Nowhere in these letters does it claim to be purely precautionary, nor does it claim that there is some inherent blood right that supersedes the requirement that the king be French. It is clear and self-evident that the letters are precautionary, but that does not mean they are unnecessary, nor is there any evidence to suggest such a thing. On the contrary, Charles the IX specifically stated that foreigners were “incapable of all succession” and would be struck “at death by the right of aubaine.”

Finally there is this:

Indeed, it is a question today, not of the incapacity of the King of Spain that one can never establish, but of his renunciation which supposes him capable and which, if it is legitimate, derogates sufficiently to the letters of the month of December, 1700, without the necessity of infringing it in any other way, by establishing a maxim which does not conform to the truth or to the interests of the sovereigns.

The phrase “interests of the sovereigns” (Louis XIV and Felipe V) tells us exactly what is going on here and why Aguesseau is engaging in such sophism: he is being a sycophant.

Aguesseau is doing exactly what Louis XIV wants.  Louis did not care about the Fundamental Laws, as evidenced by his attempts to put his illegitimate children in the line of succession.  Louis wanted to keep the possibility of Felipe’s succession to the French throne open.

That is why the words “foreign prince” are being redefined from their natural and intended meaning, and that is why Aguesseau is attempting to claim that the nationality requirement is fiction, despite all the evidence to the contrary.

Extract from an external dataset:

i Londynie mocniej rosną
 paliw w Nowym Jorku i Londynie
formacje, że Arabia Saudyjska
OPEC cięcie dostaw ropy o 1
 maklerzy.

It is, of course, all too convenient that all these claims are being made at the end of the War of the Spanish Succession, when it had become clear that France could not secure a military victory.

Thus, the conclusion remains the same.  By becoming foreigners, the Spanish Bourbons forfeited their rights to the throne of France, making the House of Orleans the de jure and rightful Royal House of France.